Although the media can bring awareness to new talent in the food industry, and propel chefs to stardom, it can just as easily warp the public’s vision of what it truly is to be a chef and work in the industry. The most identifiable example is Gordon Ramsey. The multi-Michelin starred chef and restaurateur owns restaurants across the world, and also has made a name for himself through various television engagements. Where reality begins to blur, however, is the disconnect between his personality on screen versus in real life. Hell’s Kitchen, amongst other shows, portrays Ramsey as a violent, aggressive bully – to say the least. As such, the back of the house workers he manages are not only subject to constant verbal and mental abuse, but are portrayed as understanding that it is just another part of the job.
This is exactly what Dr. Ellen Meiser and Dr. Penn Pantumsinchai are exploring in their recently published academic article titled “The Normalization of Violence in Commercial Kitchens Through Food Media.”
What started out as a study on how employees of creative industries perceive the success-failure spectrum naturally turned into a study on violence – a common theme that emerged. Unsurprisingly, Anthony Bourdain and Gordon Ramsey’s names were the most cited in relation to violence in the restaurant world.

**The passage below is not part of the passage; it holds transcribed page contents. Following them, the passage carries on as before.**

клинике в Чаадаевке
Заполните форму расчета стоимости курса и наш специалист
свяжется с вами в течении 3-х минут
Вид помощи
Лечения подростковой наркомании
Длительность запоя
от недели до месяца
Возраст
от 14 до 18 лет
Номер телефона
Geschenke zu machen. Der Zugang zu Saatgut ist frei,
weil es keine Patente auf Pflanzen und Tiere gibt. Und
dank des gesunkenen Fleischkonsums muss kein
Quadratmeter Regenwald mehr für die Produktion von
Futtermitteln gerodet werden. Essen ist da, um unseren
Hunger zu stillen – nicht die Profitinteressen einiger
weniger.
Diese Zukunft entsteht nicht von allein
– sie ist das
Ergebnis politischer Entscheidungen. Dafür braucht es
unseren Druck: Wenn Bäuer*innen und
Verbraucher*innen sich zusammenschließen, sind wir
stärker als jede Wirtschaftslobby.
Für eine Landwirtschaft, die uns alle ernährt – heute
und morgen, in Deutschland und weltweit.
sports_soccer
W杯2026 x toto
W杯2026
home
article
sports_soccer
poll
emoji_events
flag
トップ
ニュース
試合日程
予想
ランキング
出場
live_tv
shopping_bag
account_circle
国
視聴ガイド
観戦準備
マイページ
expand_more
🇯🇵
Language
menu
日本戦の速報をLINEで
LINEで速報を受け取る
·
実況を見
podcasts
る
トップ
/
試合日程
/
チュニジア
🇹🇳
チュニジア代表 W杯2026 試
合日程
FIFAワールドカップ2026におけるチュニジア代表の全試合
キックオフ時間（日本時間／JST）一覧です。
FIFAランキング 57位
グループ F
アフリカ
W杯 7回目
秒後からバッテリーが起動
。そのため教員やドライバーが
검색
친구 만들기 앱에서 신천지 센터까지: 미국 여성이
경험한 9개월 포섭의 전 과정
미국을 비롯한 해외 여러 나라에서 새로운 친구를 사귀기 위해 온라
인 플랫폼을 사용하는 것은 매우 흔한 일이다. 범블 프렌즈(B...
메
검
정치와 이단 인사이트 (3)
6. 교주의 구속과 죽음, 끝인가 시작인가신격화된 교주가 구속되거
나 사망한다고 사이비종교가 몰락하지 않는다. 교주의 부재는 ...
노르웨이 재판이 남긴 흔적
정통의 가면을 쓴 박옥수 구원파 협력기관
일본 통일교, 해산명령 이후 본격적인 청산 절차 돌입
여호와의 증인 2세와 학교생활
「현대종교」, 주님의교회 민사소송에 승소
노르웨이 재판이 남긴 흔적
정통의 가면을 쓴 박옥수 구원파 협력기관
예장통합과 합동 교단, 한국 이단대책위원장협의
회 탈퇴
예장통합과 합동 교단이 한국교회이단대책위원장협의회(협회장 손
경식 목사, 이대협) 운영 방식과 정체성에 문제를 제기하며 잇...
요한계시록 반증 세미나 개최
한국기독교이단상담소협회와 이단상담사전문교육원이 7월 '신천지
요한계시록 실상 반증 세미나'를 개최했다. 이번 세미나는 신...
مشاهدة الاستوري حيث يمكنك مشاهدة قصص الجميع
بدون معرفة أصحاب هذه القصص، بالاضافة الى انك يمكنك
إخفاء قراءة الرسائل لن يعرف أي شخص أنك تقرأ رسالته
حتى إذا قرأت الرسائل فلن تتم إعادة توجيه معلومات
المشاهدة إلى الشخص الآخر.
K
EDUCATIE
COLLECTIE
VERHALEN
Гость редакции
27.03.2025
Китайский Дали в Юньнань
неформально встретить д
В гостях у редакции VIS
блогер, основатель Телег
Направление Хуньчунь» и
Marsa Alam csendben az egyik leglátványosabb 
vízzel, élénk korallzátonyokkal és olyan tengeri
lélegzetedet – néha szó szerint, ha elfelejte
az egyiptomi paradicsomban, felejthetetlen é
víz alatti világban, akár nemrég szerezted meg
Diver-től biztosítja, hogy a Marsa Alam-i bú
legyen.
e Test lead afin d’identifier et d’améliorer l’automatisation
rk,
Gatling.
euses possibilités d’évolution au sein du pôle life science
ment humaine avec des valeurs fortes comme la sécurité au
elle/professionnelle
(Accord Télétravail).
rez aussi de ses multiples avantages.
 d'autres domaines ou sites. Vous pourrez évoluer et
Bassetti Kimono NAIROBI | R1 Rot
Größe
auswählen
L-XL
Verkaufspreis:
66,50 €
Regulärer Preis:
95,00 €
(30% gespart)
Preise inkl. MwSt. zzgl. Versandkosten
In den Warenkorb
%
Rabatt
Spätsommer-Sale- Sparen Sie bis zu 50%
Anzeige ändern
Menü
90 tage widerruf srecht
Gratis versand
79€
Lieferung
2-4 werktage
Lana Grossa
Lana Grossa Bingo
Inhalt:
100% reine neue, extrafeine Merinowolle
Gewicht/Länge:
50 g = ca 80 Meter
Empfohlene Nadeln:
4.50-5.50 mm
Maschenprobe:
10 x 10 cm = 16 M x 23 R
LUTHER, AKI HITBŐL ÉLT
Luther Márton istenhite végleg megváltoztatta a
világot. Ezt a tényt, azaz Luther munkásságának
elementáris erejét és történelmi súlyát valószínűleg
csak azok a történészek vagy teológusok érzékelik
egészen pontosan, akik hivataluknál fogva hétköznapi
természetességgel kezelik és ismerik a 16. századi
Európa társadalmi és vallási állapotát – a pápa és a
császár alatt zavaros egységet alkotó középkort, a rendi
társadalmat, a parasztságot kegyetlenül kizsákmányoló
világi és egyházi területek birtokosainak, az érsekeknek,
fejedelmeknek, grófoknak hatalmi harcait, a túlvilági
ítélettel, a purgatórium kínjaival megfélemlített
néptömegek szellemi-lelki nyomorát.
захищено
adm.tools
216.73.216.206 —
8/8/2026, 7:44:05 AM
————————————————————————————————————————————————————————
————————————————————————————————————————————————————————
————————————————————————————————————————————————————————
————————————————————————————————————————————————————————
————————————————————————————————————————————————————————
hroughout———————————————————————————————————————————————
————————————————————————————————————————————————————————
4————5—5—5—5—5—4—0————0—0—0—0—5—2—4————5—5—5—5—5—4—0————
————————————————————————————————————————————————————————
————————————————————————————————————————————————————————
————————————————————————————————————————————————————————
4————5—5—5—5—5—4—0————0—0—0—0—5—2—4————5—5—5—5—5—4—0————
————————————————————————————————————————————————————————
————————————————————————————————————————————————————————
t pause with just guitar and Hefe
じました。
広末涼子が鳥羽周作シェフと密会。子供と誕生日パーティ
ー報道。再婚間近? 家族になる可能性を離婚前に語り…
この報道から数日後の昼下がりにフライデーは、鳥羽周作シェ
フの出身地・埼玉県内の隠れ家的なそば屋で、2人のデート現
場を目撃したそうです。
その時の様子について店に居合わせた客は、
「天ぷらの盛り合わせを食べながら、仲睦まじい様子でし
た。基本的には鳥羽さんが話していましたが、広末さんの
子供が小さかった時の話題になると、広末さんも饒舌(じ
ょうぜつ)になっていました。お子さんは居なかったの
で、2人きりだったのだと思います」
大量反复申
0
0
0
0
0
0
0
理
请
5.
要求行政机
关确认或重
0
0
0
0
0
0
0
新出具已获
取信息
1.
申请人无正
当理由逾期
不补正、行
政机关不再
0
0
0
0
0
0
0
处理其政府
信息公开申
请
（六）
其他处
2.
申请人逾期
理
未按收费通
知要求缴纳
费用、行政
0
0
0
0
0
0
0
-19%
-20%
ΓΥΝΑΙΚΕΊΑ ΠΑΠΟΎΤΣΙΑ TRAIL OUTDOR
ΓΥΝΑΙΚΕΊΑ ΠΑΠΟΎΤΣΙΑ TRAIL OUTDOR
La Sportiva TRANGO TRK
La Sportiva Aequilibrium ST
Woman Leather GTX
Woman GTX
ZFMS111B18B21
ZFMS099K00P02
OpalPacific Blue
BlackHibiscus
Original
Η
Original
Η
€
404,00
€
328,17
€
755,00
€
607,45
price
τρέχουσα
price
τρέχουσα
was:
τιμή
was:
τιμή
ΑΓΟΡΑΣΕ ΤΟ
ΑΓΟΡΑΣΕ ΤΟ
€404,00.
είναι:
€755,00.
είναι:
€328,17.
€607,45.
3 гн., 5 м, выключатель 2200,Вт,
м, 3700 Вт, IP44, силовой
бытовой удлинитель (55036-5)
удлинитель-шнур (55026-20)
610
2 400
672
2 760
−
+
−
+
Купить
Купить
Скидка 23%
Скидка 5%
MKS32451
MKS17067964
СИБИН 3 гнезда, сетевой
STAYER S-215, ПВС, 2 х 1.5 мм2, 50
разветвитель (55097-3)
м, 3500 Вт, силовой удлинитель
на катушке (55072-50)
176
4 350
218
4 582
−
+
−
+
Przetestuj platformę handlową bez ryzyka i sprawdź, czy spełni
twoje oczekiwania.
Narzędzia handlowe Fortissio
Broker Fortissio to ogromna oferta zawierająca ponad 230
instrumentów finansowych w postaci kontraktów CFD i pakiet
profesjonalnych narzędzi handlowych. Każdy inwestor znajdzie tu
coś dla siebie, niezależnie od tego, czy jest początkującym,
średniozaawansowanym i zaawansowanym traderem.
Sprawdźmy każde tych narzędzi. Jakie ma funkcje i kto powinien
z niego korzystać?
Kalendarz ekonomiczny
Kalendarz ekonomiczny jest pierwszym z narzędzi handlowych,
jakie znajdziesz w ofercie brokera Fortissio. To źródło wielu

With a medley of personal interviews, over 120 hours of kitchen observation, and a survey of over 250 kitchen workers, Meiser and Pantumsinchai were able to pinpoint how media has affected the way in which the public perceives the kitchen workplace environment.
In the study, Meiser and Pantumsinchai specifically cite how Hell’s Kitchen can be a first introduction to the restaurant industry for many people – which unsurprisingly leads them to believe that abuse, to the same degree, is to be expected. But it’s not relegated to this one show; the large majority of kitchen media representations include violent chefs, irregardless of genre, culture, or release – such as the movies Burnt and Ratatouille for example.
What their study is trying to highlight is that celebrity power, which makes figures true “influencers” (in a non-social-media-tainted way), completely fabricates and sets the expectations of industry hopefuls. These individuals do not cause violent behavior, but rather inform the context and normalize that kind of behavior. In the words of Meiser and Pantumsinchai, “an individual enters the industry and sees something, and thinks, I saw that on TV and nobody else is reacting so I guess it’s okay, even if, in any other workplace, something would result in an HR complaint.” This is why the media can be, at once, so rewarding but so dangerous. The authors caution not to completely place the blame on the media, however; they cite numerous other reasons why kitchens have a high propensity for violence such as: the need for high efficiency, customer expectations, the role of immediate gratification, the correlation between heat and the propensity for violence, and the use of war imagery and language when referring to kitchens – amongst others.
According to the study, what still remains to be answered is akin to the “chicken or the egg” story: were chefs violent first, or did the media create it? Answering this question was not Meiser and Pantumsinchai’s goal, as they only focus on the environment and how behavior is being normalized rather than identifying causation, but it is an important question to keep in mind nonetheless.